Le Parlement européen, vide avant une assemblée plénière.

Le tribunal correctionnel de Strasbourg a relaxé l'entreprise de plâtrerie et deux responsables d'un chantier à l'origine d'une pollution à l'amiante au Parlement européen 3 ans plus tôt.

Jeudi, le tribunal correctionnel de Strasbourg a prononcé la relaxe générale pour les prévenus qui comparaissaient pour "mise en danger d’autrui par la violation manifestement délibérée d’une obligation de sécurité ou de prudence".

En février 2013, un chantier mené par une entreprise de plâtrerie avait provoqué une pollution à l'amiante au Parlement européen.

Une pollution hors session parlementaire

La pollution en question avait été provoquée en-dehors de la session parlementaire, à l'occasion d'un chantier de transformation.

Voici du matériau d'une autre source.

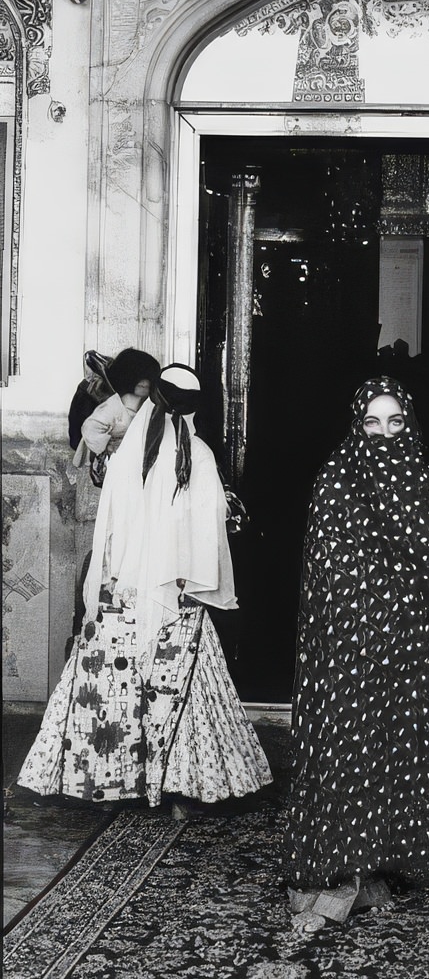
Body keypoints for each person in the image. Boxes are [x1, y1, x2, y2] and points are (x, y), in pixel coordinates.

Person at [19, 363, 272, 811]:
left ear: (154, 398)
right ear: (195, 410)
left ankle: (108, 785)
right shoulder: (201, 456)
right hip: (177, 597)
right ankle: (181, 781)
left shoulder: (125, 456)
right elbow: (209, 539)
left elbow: (110, 533)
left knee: (111, 686)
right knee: (183, 687)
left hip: (120, 595)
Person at [287, 377, 429, 933]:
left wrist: (402, 614)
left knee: (400, 738)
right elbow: (324, 566)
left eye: (395, 422)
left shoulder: (421, 479)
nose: (384, 434)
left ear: (409, 424)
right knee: (352, 742)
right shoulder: (337, 480)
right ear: (358, 426)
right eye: (372, 424)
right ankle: (346, 862)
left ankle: (388, 856)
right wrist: (365, 614)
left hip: (410, 643)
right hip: (349, 643)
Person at [75, 347, 162, 484]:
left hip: (134, 467)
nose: (144, 383)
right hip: (114, 468)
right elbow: (90, 428)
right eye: (139, 378)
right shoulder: (114, 406)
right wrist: (108, 446)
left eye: (148, 378)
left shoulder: (148, 407)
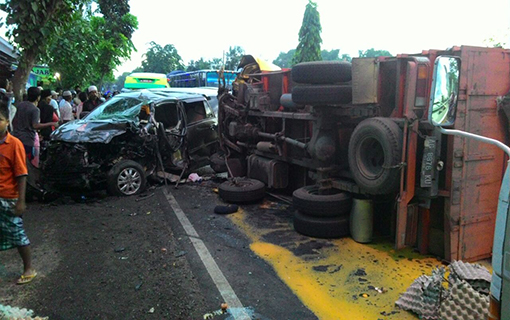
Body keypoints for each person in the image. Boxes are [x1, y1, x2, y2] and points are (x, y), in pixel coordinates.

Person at [0, 92, 36, 285]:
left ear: (7, 122)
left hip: (10, 197)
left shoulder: (14, 144)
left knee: (17, 233)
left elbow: (22, 175)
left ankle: (29, 268)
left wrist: (21, 201)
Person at [12, 87, 57, 166]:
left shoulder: (21, 105)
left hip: (16, 137)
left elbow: (14, 121)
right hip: (28, 139)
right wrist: (51, 123)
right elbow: (35, 125)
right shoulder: (35, 110)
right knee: (26, 164)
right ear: (38, 97)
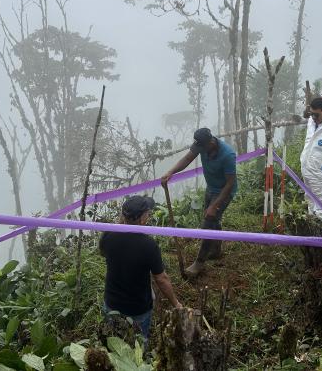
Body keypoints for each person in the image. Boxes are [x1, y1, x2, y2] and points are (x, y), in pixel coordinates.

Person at [99, 195, 182, 342]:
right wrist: (176, 303)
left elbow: (103, 252)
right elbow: (161, 279)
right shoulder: (149, 246)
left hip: (112, 303)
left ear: (123, 215)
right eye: (148, 213)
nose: (149, 216)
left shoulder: (108, 235)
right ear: (143, 218)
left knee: (113, 340)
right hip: (137, 309)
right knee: (138, 343)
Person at [161, 128, 237, 278]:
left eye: (202, 148)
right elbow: (187, 159)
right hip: (211, 188)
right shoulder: (202, 146)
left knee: (208, 222)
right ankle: (215, 250)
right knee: (213, 219)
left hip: (223, 191)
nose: (199, 151)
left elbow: (230, 184)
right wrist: (170, 172)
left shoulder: (227, 155)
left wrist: (215, 206)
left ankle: (199, 263)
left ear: (211, 142)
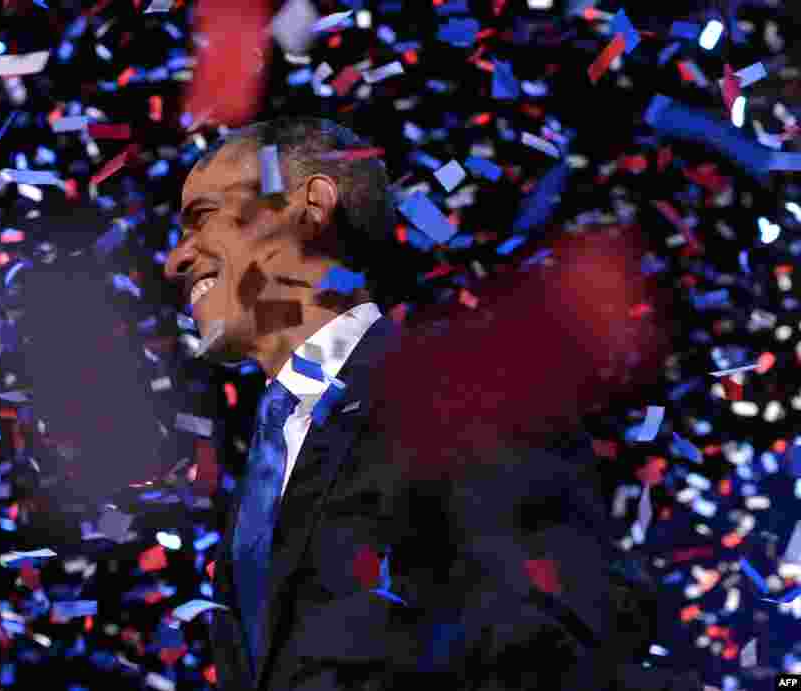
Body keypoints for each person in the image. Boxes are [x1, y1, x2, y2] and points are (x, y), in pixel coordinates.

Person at [163, 117, 702, 691]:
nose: (176, 260)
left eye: (202, 218)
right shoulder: (263, 466)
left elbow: (563, 641)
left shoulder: (465, 397)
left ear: (311, 207)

Alors qu'ils devaient installer des parois coupe-feu sur des poteaux métalliques situés au-delà du périmètre du chantier, les ouvriers avaient retiré des garnitures contenant de l'amiante. L'opération n'était pas incluse dans le Repérage amiante avant travaux (RAAT).

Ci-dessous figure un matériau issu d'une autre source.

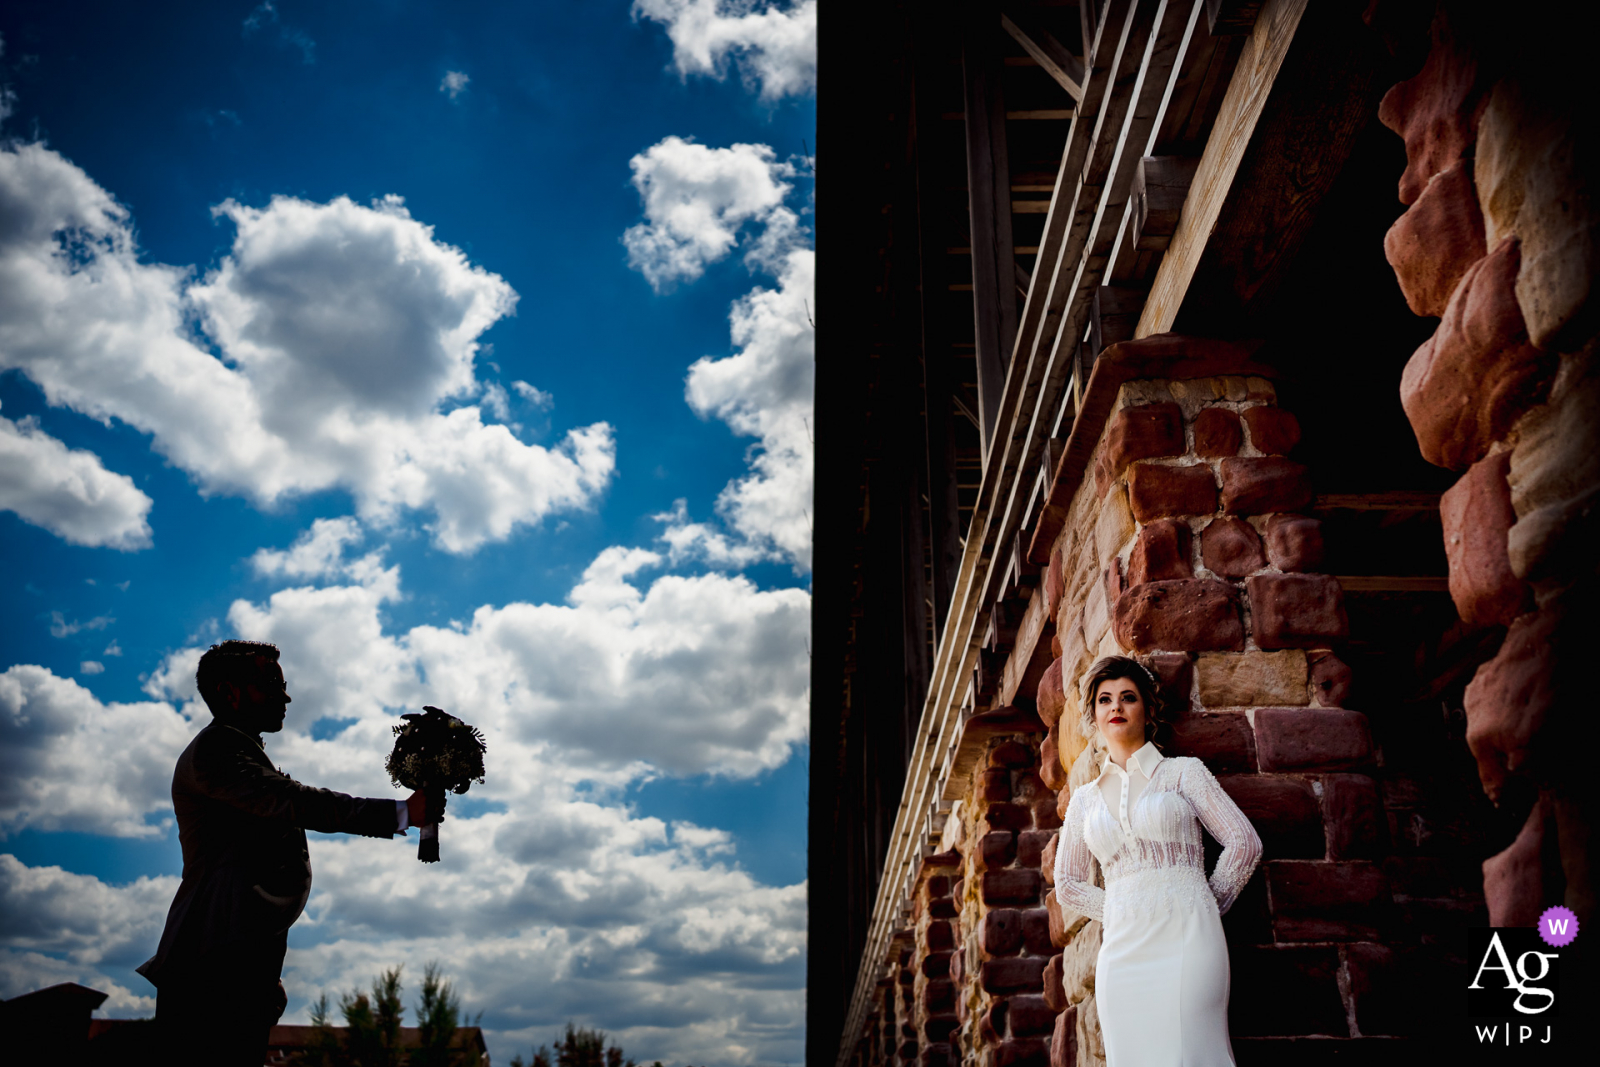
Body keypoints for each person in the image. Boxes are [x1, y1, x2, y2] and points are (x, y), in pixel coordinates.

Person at [137, 640, 427, 1067]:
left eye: (283, 683)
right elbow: (294, 801)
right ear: (229, 692)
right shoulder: (217, 751)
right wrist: (401, 812)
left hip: (234, 962)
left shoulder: (237, 750)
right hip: (210, 964)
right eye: (269, 683)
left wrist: (261, 972)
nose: (285, 695)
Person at [1052, 655, 1262, 1066]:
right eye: (1105, 699)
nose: (1116, 707)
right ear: (1094, 714)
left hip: (1190, 939)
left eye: (1128, 697)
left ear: (1147, 710)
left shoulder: (1184, 773)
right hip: (1122, 952)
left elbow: (1244, 842)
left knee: (1193, 1052)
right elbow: (1068, 882)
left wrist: (1203, 902)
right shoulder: (1084, 800)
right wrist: (1117, 909)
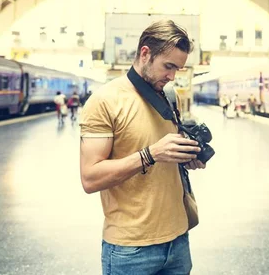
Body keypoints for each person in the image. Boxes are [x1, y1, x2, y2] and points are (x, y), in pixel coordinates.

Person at [79, 20, 207, 275]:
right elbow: (90, 178)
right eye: (168, 66)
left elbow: (166, 156)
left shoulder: (170, 96)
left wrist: (186, 158)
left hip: (178, 240)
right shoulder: (105, 101)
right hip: (131, 249)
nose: (172, 76)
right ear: (145, 53)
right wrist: (150, 154)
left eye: (178, 69)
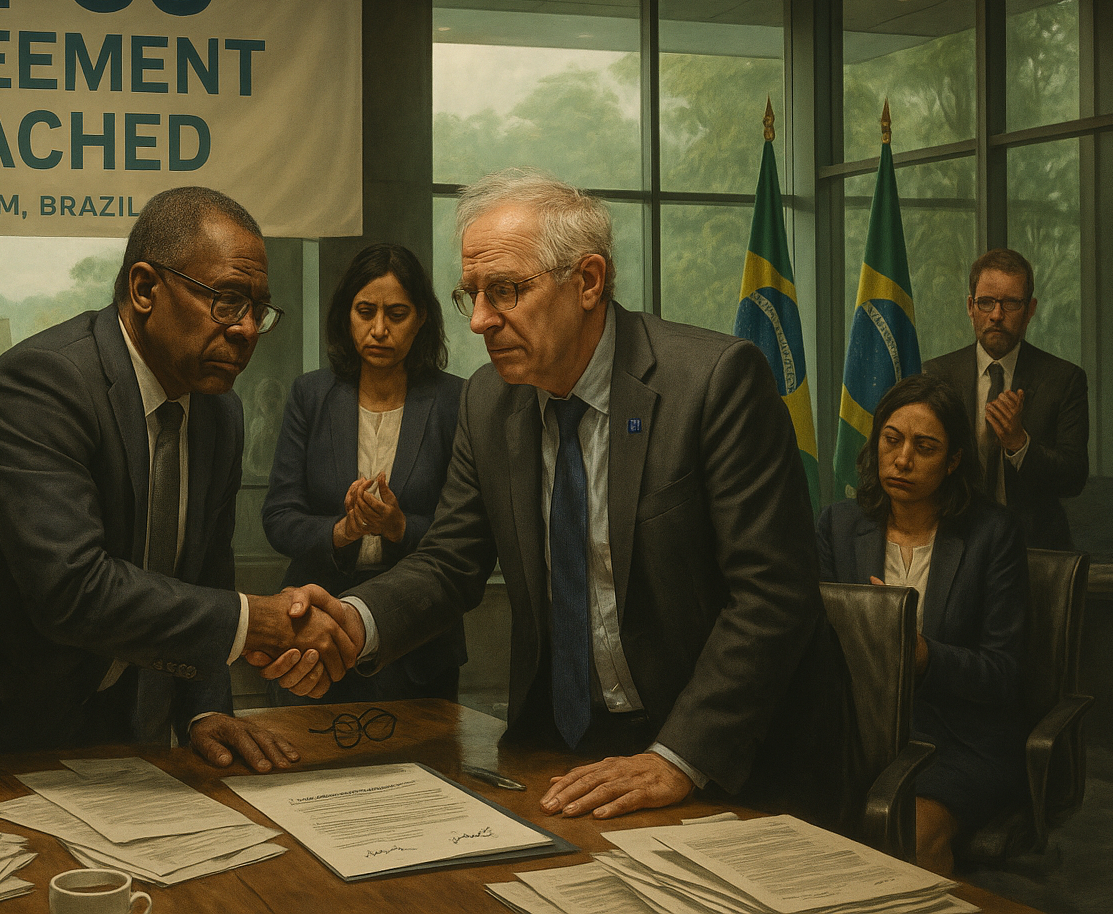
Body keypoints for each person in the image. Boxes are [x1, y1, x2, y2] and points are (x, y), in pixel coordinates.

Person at [256, 169, 852, 827]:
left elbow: (773, 595)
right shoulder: (489, 400)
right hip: (569, 749)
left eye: (505, 291)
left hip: (726, 757)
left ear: (588, 282)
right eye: (472, 295)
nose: (479, 320)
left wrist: (678, 756)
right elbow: (450, 562)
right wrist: (353, 621)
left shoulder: (714, 382)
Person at [0, 187, 359, 768]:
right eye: (226, 301)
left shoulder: (220, 412)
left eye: (257, 310)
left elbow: (205, 572)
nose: (245, 330)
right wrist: (257, 621)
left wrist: (204, 710)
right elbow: (73, 589)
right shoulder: (42, 384)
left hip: (99, 721)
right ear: (145, 289)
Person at [816, 374, 1027, 873]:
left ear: (953, 461)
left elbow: (1006, 673)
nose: (902, 459)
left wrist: (925, 656)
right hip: (857, 732)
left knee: (909, 838)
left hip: (958, 740)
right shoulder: (837, 526)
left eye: (925, 447)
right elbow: (812, 642)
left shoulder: (992, 534)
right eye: (891, 440)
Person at [262, 243, 466, 705]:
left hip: (418, 637)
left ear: (421, 319)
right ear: (345, 315)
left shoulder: (455, 401)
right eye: (365, 311)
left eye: (397, 314)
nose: (379, 330)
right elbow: (278, 517)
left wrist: (399, 527)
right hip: (315, 630)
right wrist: (342, 531)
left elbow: (467, 534)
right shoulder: (311, 395)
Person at [922, 247, 1088, 549]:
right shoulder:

Pendant deux semaines, ces poteaux s'étaient retrouvés à nu avant confinement. Ouvriers et usagers du Parlement fréquentant la zone polluée avaient ainsi pu être contaminés.

Les raisons de la relaxe

Le président du tribunal Jérôme Lizet pointe la faute du maître d'ouvrage, à savoir le Parlement européen. Selon lui, la pollution "trouve son origine dans une absence d'évaluation suffisante du risque amiante, par manque d'une définition suffisamment précise du périmètre des travaux et d'une adaptation du diagnostic amiante au fur et à mesure de l'élaboration du projet". Il indique en outre que "Les manquements constatés ont été commis dans le contexte particulier de la confiance accordée au maître d'ouvrage, le Parlement européen, lequel habituellement a montré son professionnalisme dans la conduite de ses travaux et le respect de ses obligations".

Loïc Renaud, avocat de l'entreprise, ne cache pas son soulagement : "Ce dossier a fait pschitt. On n'est même pas sûr que des salariés ont été exposés à l'amiante". Désormais,parties civiles et parquet peuvent faire appel du jugement s'ils le souhaitent.